Doris Kampus schließt sich Gosch mit eindringlichen Worten an: „Jede Frau, die um Hilfe bittet, wird Hilfe bekommen.“ Man arbeite nicht nur mit den Plakaten, sondern auch mit sozialen Netzwerken und der Website www.gesichterdergewalt.at. „Gewalt ist ein kulturen- und altersübergreifendes Phänomen. Sie kommt in Akademikerfamilien vor und in Familien mit Migrationshintergrund. Betroffen sind alle, vom 18-jährigen Mädchen bis zur 80-jährigen Frau.“ Die Landesrätin verdringlicht, dass Gewalt niemals Privatsache sei. Um der häuslichen Misshandlung den Kampf anzusagen steht ein Budget von 6,5 Millionen Euro bereit: „Die finanziellen Ressourcen für Gewaltschutz werden nicht gekürzt, sondern wenn nötig ausgeweitet.“ Wichtig sei, durch die Plakat- und Sensibilisierungskampagne mehr Frauen zu erreichen.

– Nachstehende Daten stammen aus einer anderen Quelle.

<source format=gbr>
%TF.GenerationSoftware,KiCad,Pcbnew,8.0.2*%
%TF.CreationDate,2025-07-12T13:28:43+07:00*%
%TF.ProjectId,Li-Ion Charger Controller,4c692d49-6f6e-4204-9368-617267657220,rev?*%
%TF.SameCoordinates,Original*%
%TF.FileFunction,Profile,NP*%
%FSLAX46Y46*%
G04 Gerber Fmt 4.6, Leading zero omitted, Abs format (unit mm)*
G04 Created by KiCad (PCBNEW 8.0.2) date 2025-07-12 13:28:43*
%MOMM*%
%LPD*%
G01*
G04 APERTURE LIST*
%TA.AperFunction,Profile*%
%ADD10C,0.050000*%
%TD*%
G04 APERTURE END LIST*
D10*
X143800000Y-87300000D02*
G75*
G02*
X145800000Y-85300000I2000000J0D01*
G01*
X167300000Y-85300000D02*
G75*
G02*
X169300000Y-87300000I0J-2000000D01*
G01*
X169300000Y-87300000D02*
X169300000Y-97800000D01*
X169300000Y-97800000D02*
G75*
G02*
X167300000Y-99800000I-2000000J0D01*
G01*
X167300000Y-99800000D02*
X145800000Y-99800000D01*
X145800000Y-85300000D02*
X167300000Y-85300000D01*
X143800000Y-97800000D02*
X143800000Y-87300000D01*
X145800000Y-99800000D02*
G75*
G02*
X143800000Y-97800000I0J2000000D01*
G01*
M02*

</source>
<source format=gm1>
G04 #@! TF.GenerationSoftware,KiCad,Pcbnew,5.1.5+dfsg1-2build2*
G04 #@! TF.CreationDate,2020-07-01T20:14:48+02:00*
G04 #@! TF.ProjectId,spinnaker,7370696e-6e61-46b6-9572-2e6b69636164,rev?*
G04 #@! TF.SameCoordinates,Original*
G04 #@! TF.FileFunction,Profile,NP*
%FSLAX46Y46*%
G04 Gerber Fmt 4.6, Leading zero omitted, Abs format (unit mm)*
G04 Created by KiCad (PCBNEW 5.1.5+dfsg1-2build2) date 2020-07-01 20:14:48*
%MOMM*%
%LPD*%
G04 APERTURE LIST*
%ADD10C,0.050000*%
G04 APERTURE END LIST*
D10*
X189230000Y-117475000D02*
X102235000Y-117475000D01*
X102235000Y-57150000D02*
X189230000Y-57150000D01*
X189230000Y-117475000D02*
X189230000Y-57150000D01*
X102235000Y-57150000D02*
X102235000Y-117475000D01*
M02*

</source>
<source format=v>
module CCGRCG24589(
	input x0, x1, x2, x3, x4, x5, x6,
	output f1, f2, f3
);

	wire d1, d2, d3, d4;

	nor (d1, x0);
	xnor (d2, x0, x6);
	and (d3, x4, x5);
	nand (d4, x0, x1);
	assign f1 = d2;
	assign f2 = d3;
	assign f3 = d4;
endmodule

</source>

Frauenhäuser bieten ein sicheres Umfeld

Frauenhäuser bieten von Gewalt betroffenen Personen ein sicheres Umfeld. An den Standorten in Graz und Kapfenberg können insgesamt 72 Betroffene aufgenommen werden. Jede Person hat ein eigenes Zimmer, um sich ihre Privatsphäre weitgehend erhalten zu können. Abgesehen davon unterstützen die Frauenhäuser auch rechtlich: Wenn Rechte verletzt werden, kann man sich vor Ort in den Schutzzentren oder telefonische beraten lassen. Auf der Website https://www.frauenhaeuser.at/angebot/ihre-rechte.html findet man einen kurzen Überblick, über rechtliche Möglichkeiten. Das beinhaltet auch, welcher Mittel sich die Polizei bedienen kann. Je nach Sachverhalt ist es möglich eine Verfügung, eine Wegweisung oder ein Vertretungsverbot auszusprechen.

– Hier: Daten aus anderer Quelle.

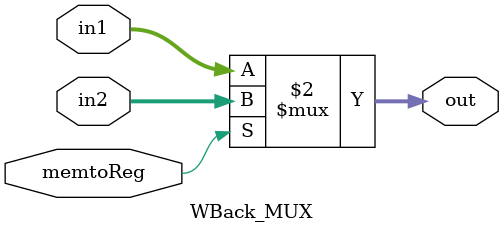
<source format=v>
module WBack_MUX( in1,in2 , memtoReg,out
    );
input[31:0] in1,in2;
input memtoReg;
output [31:0] out;

assign out = 	(memtoReg == 1'b0) ? in1 : in2;
endmodule
</source>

Die Website der Frauenhäuser informiert außerdem über die wichtigsten Nummern im Notfall, wie die der Polizei (133), dem Euro Notruf (112), des Frauenhauses (+43 316 429900) oder des Gewaltschutzzentrums (+43 316 774199). Grundsätzlich gilt: Sicherheit geht vor. Man sollte – auch gemeinsam mit Kindern – an einem sicheren Ort auf Hilfe warten. Die Frauenhäuser sind eine zentrale Drehscheibe, wenn es um Prävention von Gewalt oder Hilfestellung im Ernstfall geht.